Electrochemical oxidation of salicylic acid on the nanostructured electrodes based on nickel with additionally precipitated platinum

Abstract

We studied the electrochemical process of salicylic acid oxidation in acidic solutions on the nanostructured anodes prepared on the basis of nickel with additionally precipitated platinum. The investigation was carried out by means of linear and cyclic voltammetry methods in combination with quantum chemical calculations. The results of voltammetry study showed that clearly expressed current maxima were observed in the range of 0.43 V to 1.15 V in the anode sections of the voltammograms, in contrast to the background electrolyte.
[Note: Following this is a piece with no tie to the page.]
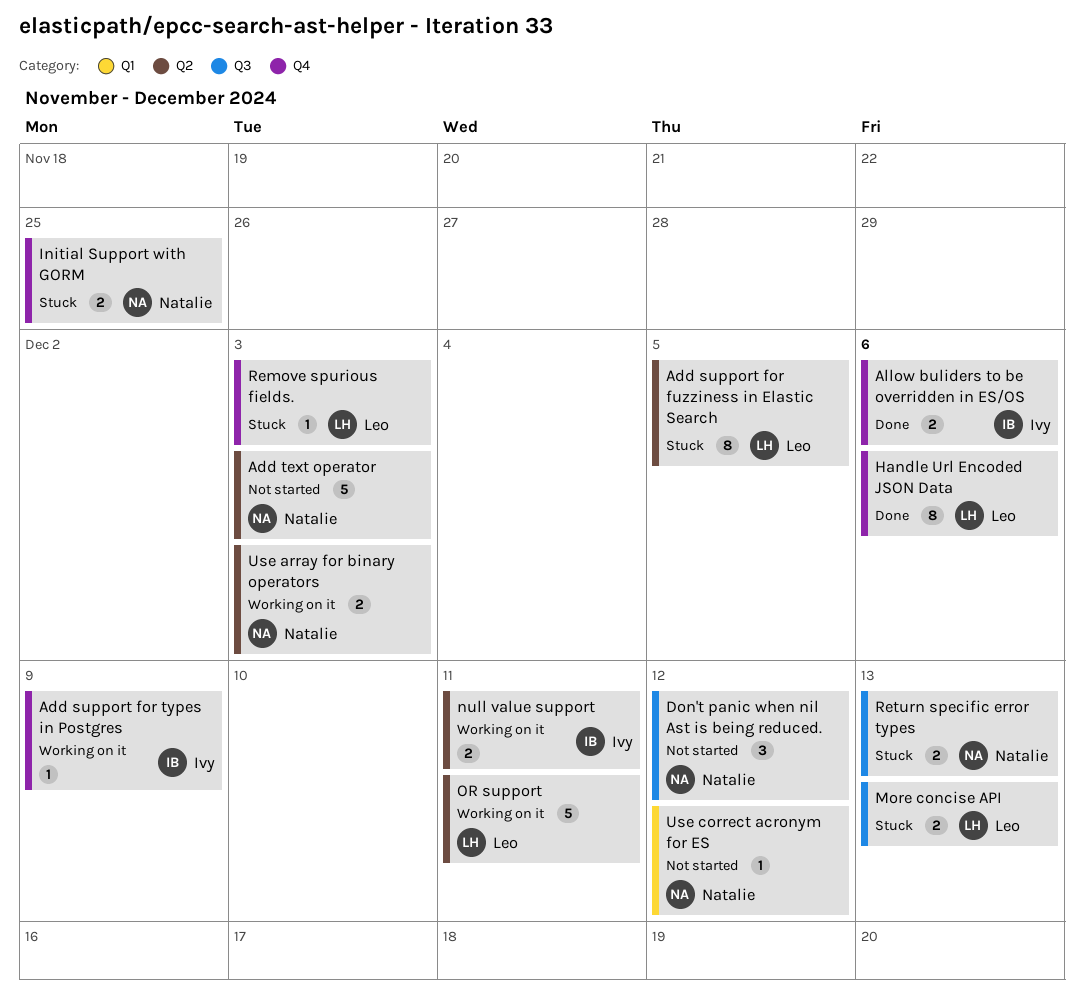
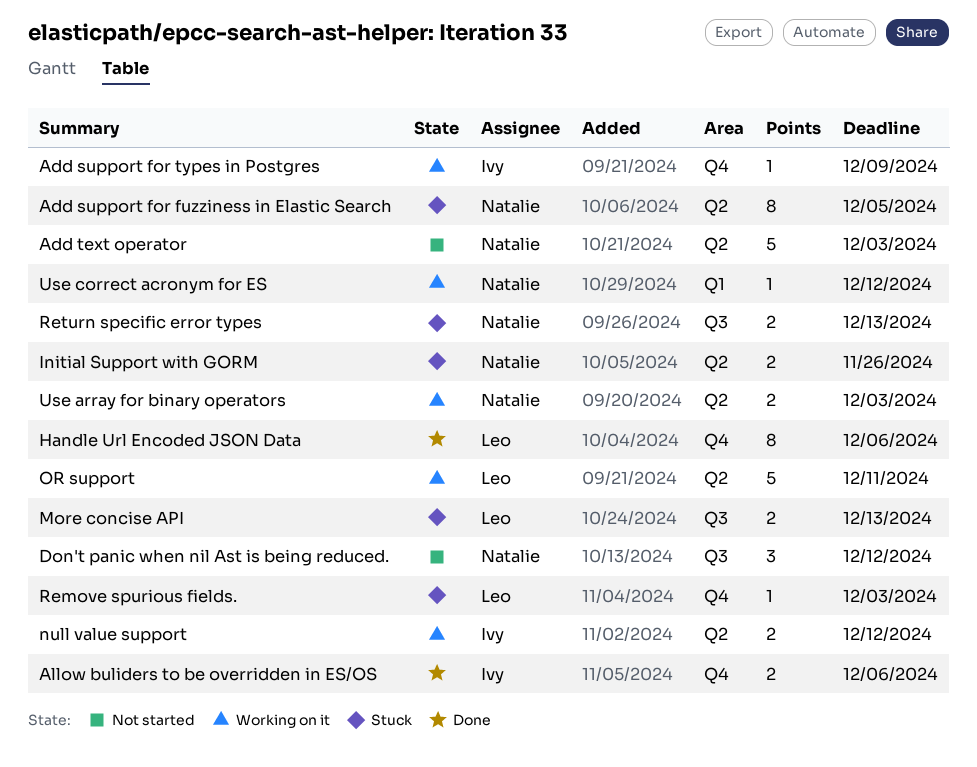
Add support for fuzziness in Elastic Search, owner: Leo -> Natalie
Initial Support with GORM, label: Q4 -> Q2
Initial Support with GORM, due: Nov 25 -> Nov 26
null value support, due: Dec 11 -> Dec 12
Use correct acronym for ES, status: Not started -> Working on it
The oxidation potentials of the depolarizer almost coincided with those typical of a smooth platinum electrode, but the current density was 1.8 times higher on the electrode under study. Based on the analysis of voltammetric curves, the effective rate constants of heterogeneous charge transfer, activation energy and diffusion coefficient were calculated. The calculation of the thermodynamic parameters of the intermediates of salicylic acid electrooxidation showed that the heat of formation of 2,3-dihydroxybenzoic acid is higher than that of 2,5-dihydroxybenzoic acid, which indicates a higher stability of the latter. Analysis of the calculated thermodynamic characteristics of each stage of salicylic acid electrochemical oxidation showed that the process is endothermic, occurs with an increase in entropy and the Gibbs energy decreases. The rate of the overall process is determined by the rate of the first stage.